Sempre que um comportamento é emitido, ativamos e desativamos simultaneamente redes neurais, e milhares de sinapses excitatórias e inibitórias ocorrem nesse processo. O SNC manifesta ainda o sofisticado fenômeno da Plasticidade Neural, recurso que dispomos para modificar, compensar, gerar e ajustar funções neurais fundamentais à nossa vida, como o aprendizado e a memória.

De maneira simplificada, podemos dizer que regular a homeostase e mediar a emissão de comportamentos são as principais funções do SNC. Doença, dor e sofrimento psicológico também fazem parte desse sábio sistema regulador: eles sinalizam que o equilíbrio do conjunto deve ser restabelecido com procedimentos corretivos. A emissão de comportamentos é um processo que envolve a volição e a consciência e, por essa razão, temos possibilidade de interface mais ampla com o SNC. A Neurociência tem demonstrado que um comportamento pode ser aprendido e aperfeiçoado pela experiência, que altera a “voltagem” das sinapses na rede neural, provendo a formação de novos circuitos neurais e novas memórias, acessíveis em ocasiões posteriores. As experiências que alteram o fluxo de informações neurais não são apenas objetivas, mas também subjetivas. Estudos com neuroimagem e visualização de exercícios físicos específicos, como pedalar uma bicicleta em subida cada vez mais íngreme (I), pedalar constantemente em uma reta (II) e soltar a bicicleta em descida cada vez mais acentuada (III), revelou importantes reciprocidades neurofisiológicas. A ínsula e o tálamo foram ativados com correspondente aumento da resposta cardiovascular nas induções de esforço físico crescente (condição I) (Williamson e cols., 2001).

Outros estudos com neuroimagem funcional revelam correlações neurais parecidas no uso real e imaginário de instrumentos. Estruturas corticais similares foram ativadas durante a execução de uma tarefa motora e durante a execução pantomímica (imaginária) da mesma tarefa.

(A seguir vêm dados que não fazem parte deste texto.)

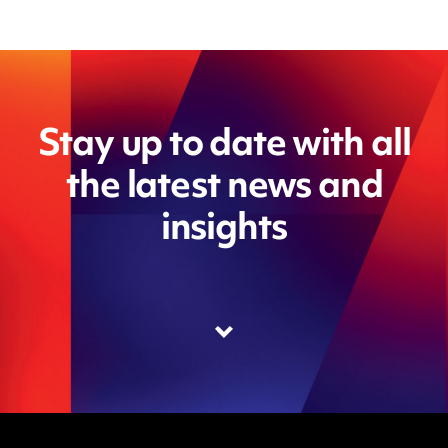
Stay up to date with all
the latest news and
insights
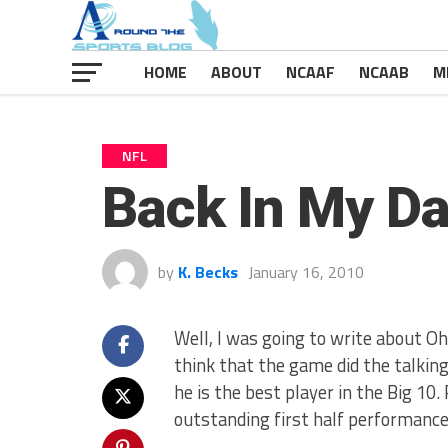
HOME
ABOUT
NCAAF
NCAAB
M
NFL
Back In My D
by
K. Becks
January 16, 2010
Well, I was going to write about O
think that the game did the talking
he is the best player in the Big 10.
outstanding first half performance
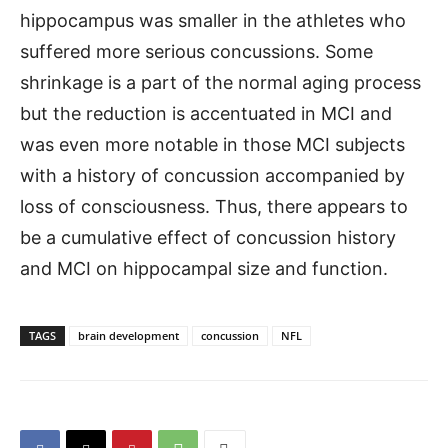
hippocampus was smaller in the athletes who
suffered more serious concussions. Some
shrinkage is a part of the normal aging process
but the reduction is accentuated in MCI and
was even more notable in those MCI subjects
with a history of concussion accompanied by
loss of consciousness. Thus, there appears to
be a cumulative effect of concussion history
and MCI on hippocampal size and function.
TAGS
brain development
concussion
NFL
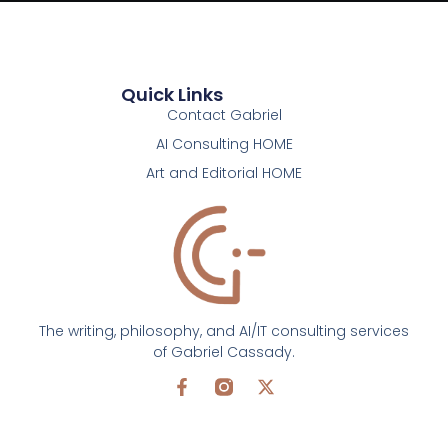
Quick Links
Contact Gabriel
AI Consulting HOME
Art and Editorial HOME
The writing, philosophy, and AI/IT consulting services
of Gabriel Cassady.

Estudos em primatas revelam que o encéfalo gera continuamente predições com mapas mentais adquiridos com as experiências, suficientemente confiáveis para antecipar o que ocorrerá no futuro próximo como conseqüência de uma ação conhecida. Com base nesses achados, é provável que o encéfalo humano trace também mapas de comportamentos baseados em experiências. Os bancos de memórias, constituídos mediante experiências objetivas e subjetivas são referências fundamentais à capacidade humana de gerar comportamentos adaptativos. Assim, os achados da Neurociência ilustram a importância das experiências subjetivas como determinantes de reciprocidades neurais, tal como se manifestam em respostas comportamentais do dia-a-dia. A maneira pela qual percebemos e interpretamos o mundo é legitimada pelo SNC, e conforme modificamos a mesma, novos circuitos neurais são desenvolvidos. Esse é um dos pontos fundamentais de conexão entre a Psicoterapia e a Neurociência, que exploraremos em novos artigos.